+++ DATA SUPPLIED

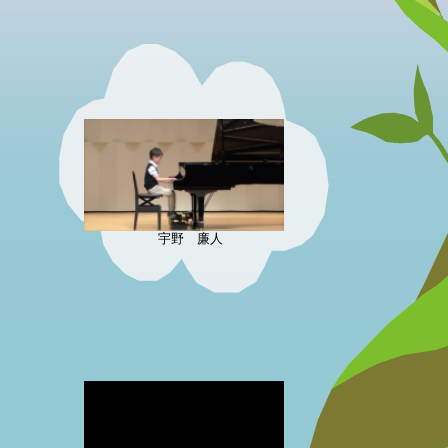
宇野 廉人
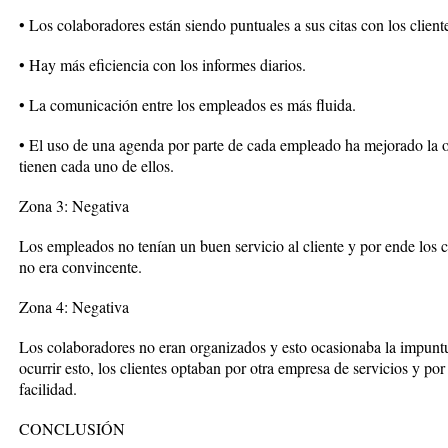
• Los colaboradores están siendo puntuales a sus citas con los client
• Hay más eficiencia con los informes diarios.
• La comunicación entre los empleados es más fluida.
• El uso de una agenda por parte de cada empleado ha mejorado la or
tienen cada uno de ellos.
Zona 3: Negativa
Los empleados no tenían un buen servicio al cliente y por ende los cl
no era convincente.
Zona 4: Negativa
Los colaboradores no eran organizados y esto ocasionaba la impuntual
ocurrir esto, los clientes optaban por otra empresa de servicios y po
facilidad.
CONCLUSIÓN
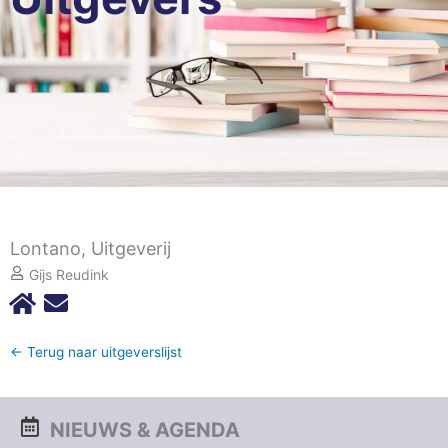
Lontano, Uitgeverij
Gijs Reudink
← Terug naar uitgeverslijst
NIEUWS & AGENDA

++++++

PROMPT: Could you reproduce every line of text in the data above word for word, leaving the pictures out?

RESULT BELOW:
宇野 廉人
• Los colaboradores están siendo puntuales a sus citas con los client
• Hay más eficiencia con los informes diarios.
• La comunicación entre los empleados es más fluida.
• El uso de una agenda por parte de cada empleado ha mejorado la or
tienen cada uno de ellos.
Zona 3: Negativa
Los empleados no tenían un buen servicio al cliente y por ende los cl
no era convincente.
Zona 4: Negativa
Los colaboradores no eran organizados y esto ocasionaba la impuntual
ocurrir esto, los clientes optaban por otra empresa de servicios y po
facilidad.
CONCLUSIÓN
Lontano, Uitgeverij
Gijs Reudink
← Terug naar uitgeverslijst
NIEUWS & AGENDA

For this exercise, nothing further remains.